• **Problems to solve**
1. In the forum post about pymc-marketing CLV models, roughly how many customers is the poster working with?
2. Carry on writing the forum post about pymc-marketing CLV models from the point where it stops.

• **Excerpted text**
'''
Hello! I’m using pymc-marketing’s CLV related models and had some questions as a new user.
I feel kinda dumb, but there doesn’t seem to be a lot of discourse surrounding the CLV usage online.
I’m using the Pareto NBD model vs the BetaGeoModel ('cause I don’t want to assume customer active-ness for new users), and am trying to find methods for faster sampling/fitting methods (that aren’t MAP). I’ve been going back and forth between using the fit_method = “demz” and the fit_method=“mcmc”, but I’ve run into issues with both.
For these issues, I’m working with about 690,000 customers, using a terminal-based environment (spyder), and I am using versions:
- pymc - 5.20.1
- pymc_marketing - 0.11.1
- nutpie - 0.13.4
For the demz fitting, I find that I need to constantly need to increase the draw and tune parameters and often times a chain will get stuck and estimate 6+ hours for completion (I’ve read that this could mean that my posterior geometry could be problematic but I’ve no idea how to remedy this).
'''
• **Material provided**
'''
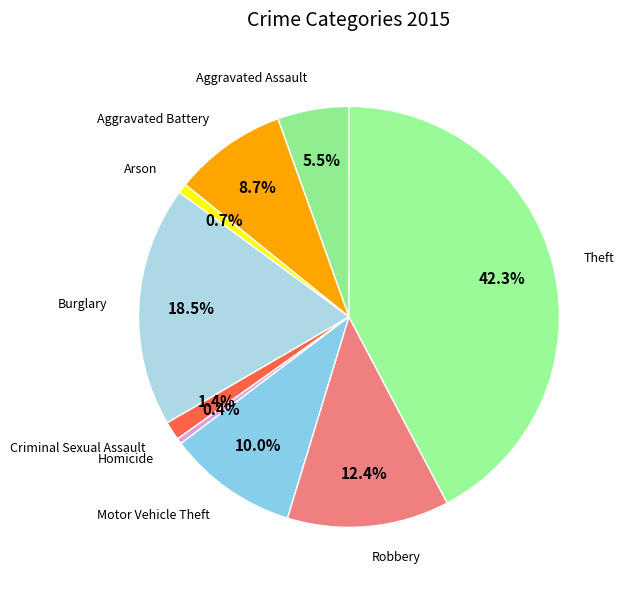

What is the smallest slice in the pie chart?

Homicide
'''
• **Exercise results**
1. About 690,000 customers.

2.
For the mcmc fitting, I find that the default sampler for mcmc can take a really-really long time. Before, when I was experimenting with the BetaGeoModel I tried using the nutpie sampler and found that to be wonderful! But, it seems applying nutpie to the mcmc fitting still takes a really long time, and no progress bar appears (even if I declare progress_bar=True).
So, my main issues are: re-runs, runtime, progress-bars, chains getting stuck.
Also, trying to use the plot_expected_purchases_ppc for prior use takes an extremely long time (10-30 minutes, even if I reduce the samples to 50)??
Any guidance on this would be amazing and I appreciate any time given to this in advance.
( reiterate “long-time” a lot, to which I typically mean to be about 4 to 12 hours)
(No issues with using Gamma-gamma and doing the final CLV related portions)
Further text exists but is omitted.